Since Tribes have different histories with different pieces of land, which are the “right” Tribes to consult? And why didn’t the White House know this and take the time to consult? Of course, the Camp Hale Monument designation is an attempt to side-step Congress (we don’t actually know what part of the Monument was endangered by whom, so how important it was to “protect”?) there were probably partisan political motives and this being October, perhaps those motives were time-sensitive. Generally there’s no ticking clock for FS or BLM (or as I’ve said, why not NPS and Wildife Refuges?) Still… if the White House can’t do it right, what hope have the BLM and the Forest Service?
Here’s a story from the
However, one Ute tribe is not happy about the new designation. The Ute Indian Tribe of the Uintah and Ouray Reservation in northeastern Utah issued a press release late Wednesday saying they were only consulted a few days before the signing ceremony, were not included in the years-long and ongoing legislative discussions about the Colorado Outdoor Recreation and Economy (CORE) Act that preceded the designation, and will fight it, perhaps in court.
The Ute Indian Tribe’s Uncompahgre Band considers the Camp Hale area part of its traditional homeland by right and by law.
“We’ve tried to work with this Administration, but time after time they refuse to address the real issues tribes are facing,” Ute Indian Tribe Business Committee Chairman and Uncompahgre Band representative Shaun Chapoose said in the release. “Even on our traditional homelands, they refused to work closely with us. These new monuments are an abomination and demonstrate manifest disregard and disrespect of the Ute Indian Tribe’s treaty rights and sovereign status as a federally recognized Indian Tribe. If it’s a fight they want, it’s a fight they will get.”
But the Colorado Times Recorder had an interesting political take on this.. perhaps “some Tribes are more equal than others.”
Chapoose says the White River and Uncompahgre Bands of the Ute Nation were forced out of Colorado, but tribes that are still in the state – such as the Ute Mountain Utes and the Southern Utes — naturally support their state government when it comes to protecting Camp Hale.
“It works for them because they’re residents of Colorado, right?” Chapoose said. “So, politically, it’s in their best interest to be on the right side of the politics there. If somebody would pull out the actual map of Colorado, you will see who was the bands of the Ute that were in that area [Camp Hale]. And you’re going to see it wasn’t no Southern Ute or Ute Mountain Utes. It was the Uncompahgres and the White Rivers.”
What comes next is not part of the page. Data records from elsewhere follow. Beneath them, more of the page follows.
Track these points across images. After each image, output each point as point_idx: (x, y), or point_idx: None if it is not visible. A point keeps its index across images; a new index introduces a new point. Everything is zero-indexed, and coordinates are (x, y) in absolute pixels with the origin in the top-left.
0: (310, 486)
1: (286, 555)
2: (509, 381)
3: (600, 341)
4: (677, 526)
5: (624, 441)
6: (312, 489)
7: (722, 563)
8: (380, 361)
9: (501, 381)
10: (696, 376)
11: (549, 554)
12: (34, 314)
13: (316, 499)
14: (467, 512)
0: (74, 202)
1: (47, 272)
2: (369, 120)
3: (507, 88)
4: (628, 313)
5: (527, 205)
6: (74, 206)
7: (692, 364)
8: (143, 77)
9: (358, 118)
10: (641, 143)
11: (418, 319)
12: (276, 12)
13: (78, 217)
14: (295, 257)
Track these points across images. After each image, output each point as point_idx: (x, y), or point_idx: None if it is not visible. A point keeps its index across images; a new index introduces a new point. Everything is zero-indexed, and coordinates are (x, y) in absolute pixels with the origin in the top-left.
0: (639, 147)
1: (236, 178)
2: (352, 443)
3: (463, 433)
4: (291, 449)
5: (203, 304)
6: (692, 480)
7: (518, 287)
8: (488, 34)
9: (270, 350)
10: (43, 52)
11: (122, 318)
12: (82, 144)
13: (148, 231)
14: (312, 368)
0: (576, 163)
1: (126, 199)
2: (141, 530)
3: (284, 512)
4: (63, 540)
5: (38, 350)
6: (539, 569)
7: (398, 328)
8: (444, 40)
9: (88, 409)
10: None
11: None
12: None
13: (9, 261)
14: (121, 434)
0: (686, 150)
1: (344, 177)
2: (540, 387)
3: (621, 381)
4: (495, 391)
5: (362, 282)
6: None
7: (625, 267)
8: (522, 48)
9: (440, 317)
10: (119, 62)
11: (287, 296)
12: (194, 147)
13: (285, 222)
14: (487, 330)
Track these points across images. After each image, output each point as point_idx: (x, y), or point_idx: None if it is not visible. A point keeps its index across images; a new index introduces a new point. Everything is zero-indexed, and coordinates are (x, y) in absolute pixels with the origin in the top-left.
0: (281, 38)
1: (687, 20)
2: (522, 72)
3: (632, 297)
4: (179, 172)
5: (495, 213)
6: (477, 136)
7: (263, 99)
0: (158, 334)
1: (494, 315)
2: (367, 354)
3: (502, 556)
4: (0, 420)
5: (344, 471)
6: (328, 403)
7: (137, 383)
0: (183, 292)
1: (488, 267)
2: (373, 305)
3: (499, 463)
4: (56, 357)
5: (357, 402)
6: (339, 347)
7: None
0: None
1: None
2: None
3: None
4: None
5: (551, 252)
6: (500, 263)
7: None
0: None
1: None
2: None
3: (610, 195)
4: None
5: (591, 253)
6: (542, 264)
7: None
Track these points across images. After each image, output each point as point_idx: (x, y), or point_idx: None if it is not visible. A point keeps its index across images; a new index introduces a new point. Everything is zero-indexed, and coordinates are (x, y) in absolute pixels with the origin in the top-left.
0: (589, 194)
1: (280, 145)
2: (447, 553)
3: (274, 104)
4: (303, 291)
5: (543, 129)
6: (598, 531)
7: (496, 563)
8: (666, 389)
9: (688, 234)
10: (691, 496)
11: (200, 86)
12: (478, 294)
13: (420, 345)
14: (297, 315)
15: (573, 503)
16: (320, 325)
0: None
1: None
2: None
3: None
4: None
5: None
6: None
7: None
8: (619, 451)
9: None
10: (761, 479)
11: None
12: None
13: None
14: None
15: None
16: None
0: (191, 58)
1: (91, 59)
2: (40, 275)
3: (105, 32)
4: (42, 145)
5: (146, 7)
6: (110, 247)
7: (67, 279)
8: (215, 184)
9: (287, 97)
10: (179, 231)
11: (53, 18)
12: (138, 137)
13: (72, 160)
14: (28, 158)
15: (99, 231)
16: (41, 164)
The Ute Indian Tribe is a stakeholder in the proposed Uinta Basin Railway, an 85-mile connector between oil fields in the Uinta Basin that would cross tribal land. Bennet, Hickenlooper and Neguse have expressed their support for an Eagle County lawsuit challenging federal approvals for that railway, which would connect to the mainline and send up to 10 oil trains a day through western Eagle County and along the Colorado River.
“OK, so they don’t like the fact that I’m trying to have a rail to take oil and gas from my reservation to a market to generate revenue so I can provide services for my people,” Chapoose said. “They don’t like that, but at the same time, they forget, if I wasn’t removed from where I was to begin with [in Colorado], I wouldn’t be doing this anyway. So people need to remember, I didn’t choose to be removed. They made that choice for me.”
The manager of Eagle County, where Camp Hale is located, has said the oil train plan would exacerbate climate change, endanger the Colorado River and increase pressure to reopen the Tennessee Pass Line along the Eagle River and adjacent to Camp Hale.
Two of the three Eagle County commissioners on hand for Wednesday’s signing ceremony said they were not sure what impact a national monument designation would have on efforts to reopen the Tennessee Pass Line through Eagle County between Dotsero and Pueblo.
U.S. Agriculture Secretary Tom Vilsack, on hand for Wednesday’s ceremony, previously declined to discuss calls for the federal government to derail the Uinta Basin oil trains. Bennet told the Colorado Times Recorder he hoped they would.
Yes, it’s the same Senator Bennet as the Tribal Co-Management letter. Yes, the Uinta Basin oil trains that the Ute want. Sigh, what does consultation mean again?
I also thought this was interesting..
In a phone interview with the Colorado Times Recorder, Chapoose said the difference is that Utah Republicans consulted his tribe prior to federal action on Bears Ears, which was cut in size by 85% by the Trump administration after being designated by the Obama administration. Biden returned it to its original size, and then some, but Utah is now suing the administration.